Faster integer shifts
This last optimization is a very minor one, but it made a difference on benchmarks. Previously shifts with a constant shift count and no overflow check would compile as a machine instruction, and all other forms of shifts would invoke subroutine calls. Now, machine instructions are generated in the case where the shift count is unknown, but the result is still known to be small enough not to require an overflow check.
Benchmark results
Here are the results of running Factor’s benchmark suite on a build from 31st May 2009, before I started working on the current set of low-level optimizer improvements (which includes the register allocator I blogged about previously), and from today.
Benchmark
Before
After
benchmark.backtrack
1.767561
1.330641
benchmark.base64
1.997951
1.738677
benchmark.beust1
2.765257
2.461088
benchmark.beust2
3.584958
1.694427
benchmark.binary-search
1.55002
1.574595
benchmark.binary-trees
1.845798
1.733355
benchmark.bootstrap1
10.860492
11.447687
benchmark.dawes
0.229999
0.161726
benchmark.dispatch1
2.015653
2.119268
benchmark.dispatch2
1.817941
1.216618
benchmark.dispatch3
2.568987
1.899128
benchmark.dispatch4
2.319587
2.032182
benchmark.dispatch5
2.346744
1.614045
benchmark.empty-loop-0
0.146716
0.12589
benchmark.empty-loop-1
0.430314
0.342426
benchmark.empty-loop-2
0.429012
0.342097
benchmark.euler150
16.901451
15.288867
benchmark.euler186
8.805434999999999
7.920478
benchmark.fannkuch
3.202698
2.964037
benchmark.fasta
5.52608
4.934112
benchmark.gc0
2.15066
1.993158
benchmark.gc1
4.984841
4.961272
benchmark.gc2
3.327706
3.265462
benchmark.iteration
3.736756
3.30438
benchmark.javascript
9.79904
9.164517
benchmark.knucleotide
0.282296
0.251879
benchmark.mandel
0.125304
0.123945
benchmark.md5
0.946516
0.85062
benchmark.nbody
3.982774
3.349595
benchmark.nested-empty-loop-1
0.116351
0.135936
benchmark.nested-empty-loop-2
0.692668
0.438932
benchmark.nsieve
0.714772
0.698262
benchmark.nsieve-bits
1.451828
0.907247
benchmark.nsieve-bytes
0.312481
0.300053
benchmark.partial-sums
1.205072
1.221245
benchmark.pidigits
16.088346
16.159176
benchmark.random
2.574773
2.706893
benchmark.raytracer
3.481714
2.914116
benchmark.recursive
5.964279
3.215277
benchmark.regex-dna
0.132406
0.093095
benchmark.reverse-complement
3.811822
3.257535
benchmark.ring
1.756481
1.79823
benchmark.sha1
2.267648
1.473887
benchmark.sockets
8.794280000000001
8.783398
benchmark.sort
0.421628
0.363383
benchmark.spectral-norm
3.830249
4.036353
benchmark.stack
2.086594
1.014408
benchmark.sum-file
0.528061
0.422194
benchmark.tuple-arrays
0.127335
0.103421
benchmark.typecheck1
0.876559
0.6723440000000001
benchmark.typecheck2
0.878561
0.671624
benchmark.typecheck3
0.86596
0.670099
benchmark.ui-panes
0.426701
0.372301
benchmark.xml
2.351934
2.187999
There are a couple of regressions I need to look into but for the most part the results look pretty good.

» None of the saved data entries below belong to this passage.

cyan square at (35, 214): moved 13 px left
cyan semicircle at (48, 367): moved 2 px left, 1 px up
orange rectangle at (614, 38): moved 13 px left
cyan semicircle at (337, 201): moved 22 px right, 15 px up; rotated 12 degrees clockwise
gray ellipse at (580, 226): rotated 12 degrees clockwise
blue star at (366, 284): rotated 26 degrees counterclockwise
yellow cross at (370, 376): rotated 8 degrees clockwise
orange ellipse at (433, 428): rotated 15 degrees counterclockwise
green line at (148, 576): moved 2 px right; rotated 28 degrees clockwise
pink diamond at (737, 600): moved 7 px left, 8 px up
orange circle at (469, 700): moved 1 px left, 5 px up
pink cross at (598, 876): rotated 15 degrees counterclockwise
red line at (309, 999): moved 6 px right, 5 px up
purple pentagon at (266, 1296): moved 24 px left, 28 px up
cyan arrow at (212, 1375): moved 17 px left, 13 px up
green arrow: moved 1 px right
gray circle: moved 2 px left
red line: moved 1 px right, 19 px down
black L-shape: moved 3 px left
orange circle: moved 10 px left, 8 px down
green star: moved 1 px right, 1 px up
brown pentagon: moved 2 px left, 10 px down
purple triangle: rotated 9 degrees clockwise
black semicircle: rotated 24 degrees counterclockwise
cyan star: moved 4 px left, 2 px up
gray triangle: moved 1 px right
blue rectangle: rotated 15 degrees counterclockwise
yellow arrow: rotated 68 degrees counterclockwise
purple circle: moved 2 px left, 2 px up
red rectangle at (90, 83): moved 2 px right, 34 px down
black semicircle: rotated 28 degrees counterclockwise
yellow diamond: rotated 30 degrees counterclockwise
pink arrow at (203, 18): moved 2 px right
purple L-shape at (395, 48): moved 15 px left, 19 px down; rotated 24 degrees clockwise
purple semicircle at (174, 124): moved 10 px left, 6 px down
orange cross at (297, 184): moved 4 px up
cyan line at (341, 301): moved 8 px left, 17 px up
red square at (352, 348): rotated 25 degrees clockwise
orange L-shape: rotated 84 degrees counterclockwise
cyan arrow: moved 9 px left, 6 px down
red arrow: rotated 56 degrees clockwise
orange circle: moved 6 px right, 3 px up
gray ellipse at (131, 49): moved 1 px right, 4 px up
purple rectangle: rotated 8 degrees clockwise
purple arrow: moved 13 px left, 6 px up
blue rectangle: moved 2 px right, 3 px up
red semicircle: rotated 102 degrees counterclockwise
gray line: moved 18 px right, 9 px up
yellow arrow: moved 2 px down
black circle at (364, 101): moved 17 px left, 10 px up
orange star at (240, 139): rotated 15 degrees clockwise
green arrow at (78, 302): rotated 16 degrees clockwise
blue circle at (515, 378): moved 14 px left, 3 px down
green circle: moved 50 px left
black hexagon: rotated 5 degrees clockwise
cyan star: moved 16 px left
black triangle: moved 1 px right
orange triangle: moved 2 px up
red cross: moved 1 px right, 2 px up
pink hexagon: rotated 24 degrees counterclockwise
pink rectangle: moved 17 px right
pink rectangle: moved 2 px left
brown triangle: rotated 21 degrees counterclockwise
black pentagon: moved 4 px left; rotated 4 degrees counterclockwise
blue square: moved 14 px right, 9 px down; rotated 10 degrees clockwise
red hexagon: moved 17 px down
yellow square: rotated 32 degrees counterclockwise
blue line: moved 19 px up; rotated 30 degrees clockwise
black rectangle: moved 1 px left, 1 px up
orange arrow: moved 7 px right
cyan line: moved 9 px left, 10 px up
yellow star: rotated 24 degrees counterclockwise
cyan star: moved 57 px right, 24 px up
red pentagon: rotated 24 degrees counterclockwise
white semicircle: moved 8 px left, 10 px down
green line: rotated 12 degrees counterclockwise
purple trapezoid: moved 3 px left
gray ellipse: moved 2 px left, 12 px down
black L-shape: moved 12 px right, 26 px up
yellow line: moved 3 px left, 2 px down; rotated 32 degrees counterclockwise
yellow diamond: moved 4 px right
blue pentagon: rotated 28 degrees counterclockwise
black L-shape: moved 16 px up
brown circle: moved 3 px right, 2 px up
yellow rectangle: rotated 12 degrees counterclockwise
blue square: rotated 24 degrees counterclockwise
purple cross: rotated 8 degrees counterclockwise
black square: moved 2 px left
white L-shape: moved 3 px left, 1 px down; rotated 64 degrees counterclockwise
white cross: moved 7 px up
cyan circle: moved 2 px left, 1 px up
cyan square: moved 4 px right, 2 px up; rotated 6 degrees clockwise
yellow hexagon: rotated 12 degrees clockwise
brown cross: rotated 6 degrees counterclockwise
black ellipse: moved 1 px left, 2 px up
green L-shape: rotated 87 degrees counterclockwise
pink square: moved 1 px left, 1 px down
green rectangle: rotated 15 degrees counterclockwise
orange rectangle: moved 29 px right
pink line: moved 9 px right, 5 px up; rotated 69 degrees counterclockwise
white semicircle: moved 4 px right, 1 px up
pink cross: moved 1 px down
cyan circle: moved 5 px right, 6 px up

I also expect further gains to come with additional optimizations that I plan on implementing.
Next steps
I’m going to keep working on the code generator for another little while. First of all, compile time has increased so that needs to improve. Next, I’m going to implement better global optimization. At this point, values are stored in register between basic blocks, unlike with the old code generator. However, loop variables are still stored on the stack between iterations because the analysis does not handle back edges yet. Fixing this, and making float unboxing work globally, is my next step. After that, I plan on adding support for unboxed word-size integers (32 or 64-bits, depending on platform) and some intrinsics for SSE2 vector operations on Intel CPUs. Next, the register allocator needs improved coalescing logic, and it also needs to support fixed register assignments as found on some x86 instructions which take implicit operands. Finally, I have a few optimizations I want to add to the high level optimizer.